START DOCUMENT

The rows and columns correspond to the outcome model coefficients (beta)
and the mismatch model coefficients (gamma).
References
Louis, T. A. (1982). Finding the observed information matrix when using the EM algorithm. Journal of the Royal Statistical Society: Series B (Methodological), 44(2), 226-233.
Examples
library(survival)
set.seed(201)
# Simulate survival data (N = 200)
n <- 200
x1 <- rnorm(n)
x2 <- rbinom(n, 1, 0.5)
true_time <- rexp(n, rate = exp(0.5 * x1 - 0.5 * x2))
cens_time <- rexp(n, rate = 0.5)
# Simulate auxiliary match scores and linkage errors
# Lower match scores correspond to a higher probability of mismatch
match_score <- runif(n, 0.5, 1.0)
is_mismatch <- rbinom(n, 1, prob = 1 - match_score)
# Induce linkage errors by shuffling covariates of mismatched records
linked_x1 <- x1
linked_x2 <- x2
mis_idx <- which(is_mismatch == 1)

END DOCUMENT
START EXTRACTED MATERIAL

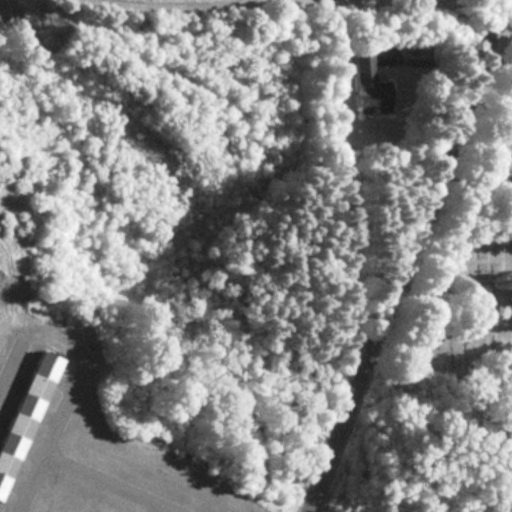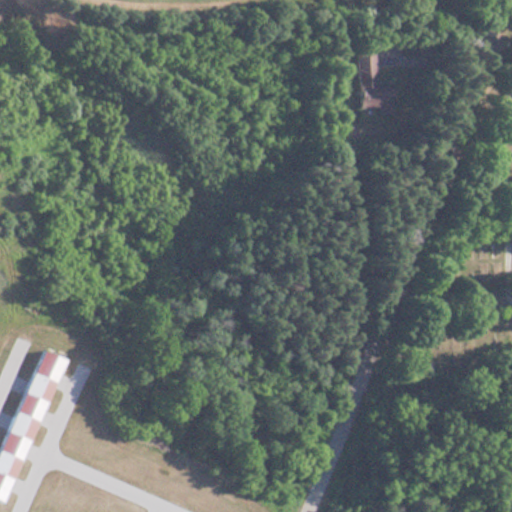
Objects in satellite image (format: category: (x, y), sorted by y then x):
building: (366, 82)
building: (366, 83)
park: (493, 146)
road: (405, 257)
building: (23, 410)
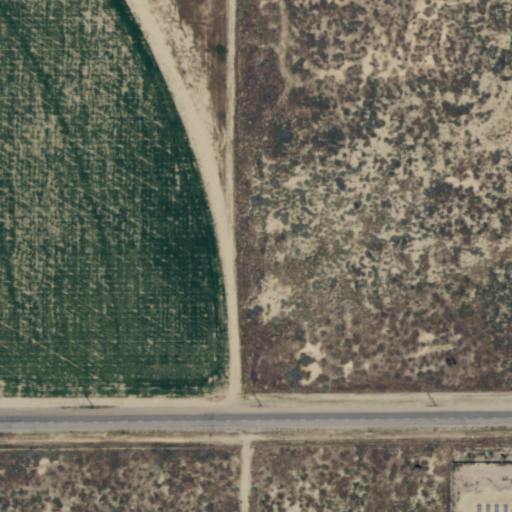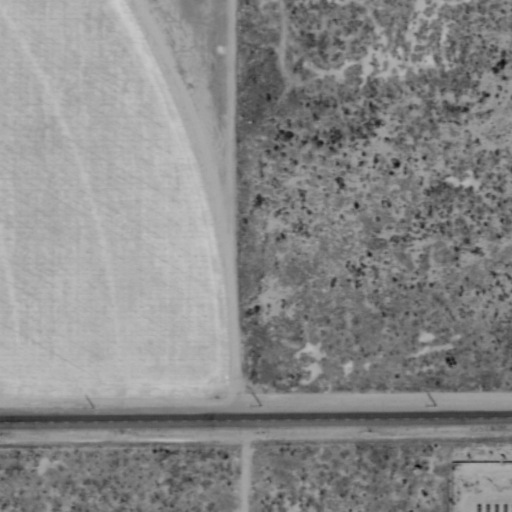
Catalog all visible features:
crop: (119, 211)
road: (256, 419)
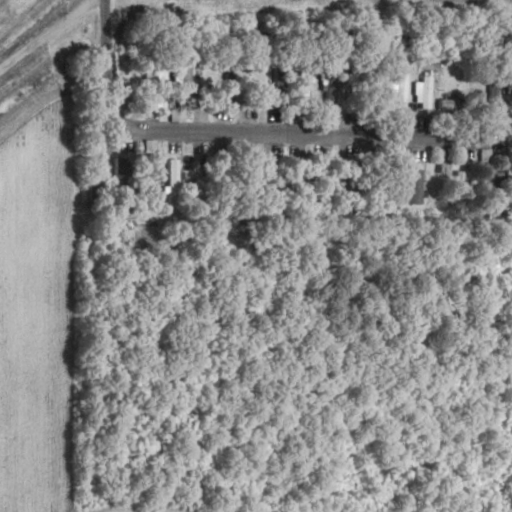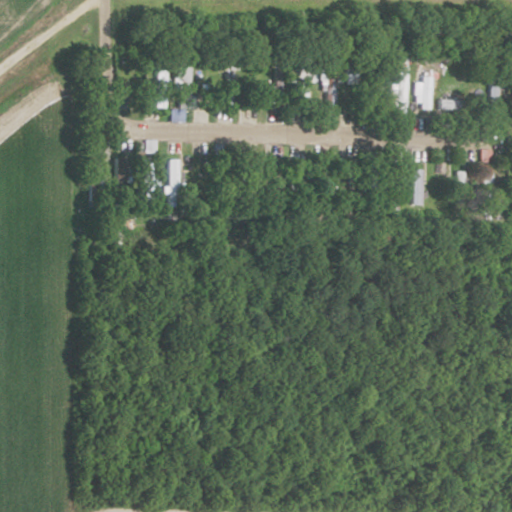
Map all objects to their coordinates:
road: (44, 33)
building: (278, 77)
building: (304, 80)
building: (182, 83)
building: (253, 84)
building: (158, 85)
building: (227, 87)
building: (376, 88)
building: (399, 88)
building: (491, 88)
building: (423, 91)
building: (457, 104)
building: (249, 115)
road: (235, 136)
building: (118, 177)
building: (292, 177)
building: (144, 179)
building: (171, 179)
building: (197, 184)
building: (413, 186)
building: (389, 188)
building: (482, 192)
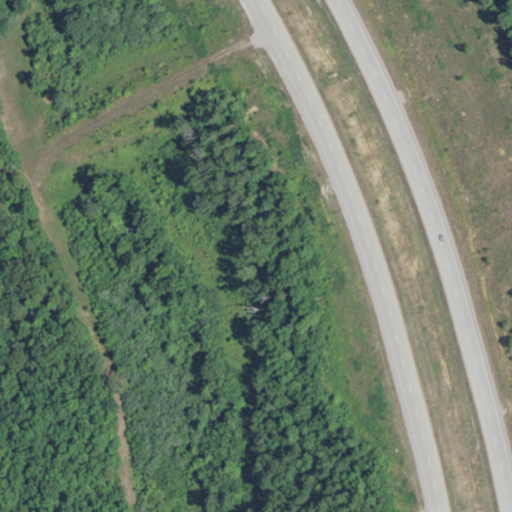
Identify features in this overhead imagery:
road: (369, 248)
road: (434, 249)
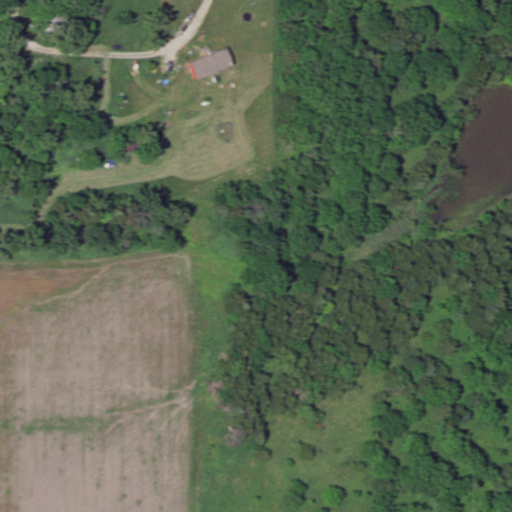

END EXTRACTED MATERIAL

[EXERCISE TASKS]
1 – In the documentation, rewrite the paragraph beginning "The rows and columns correspond" as one shorter sentence that keeps its facts.
2 – Answer these questions from the documentation:
(a) How many observations does the simulated survival data contain?
(b) In what year was the Louis reference published?
(c) What do lower match scores correspond to?

[SOLUTIONS BELOW]
1 – Rows and columns match the outcome model (beta) and mismatch model (gamma) coefficients.

2 –
(a) 200
(b) 1982
(c) A higher probability of mismatch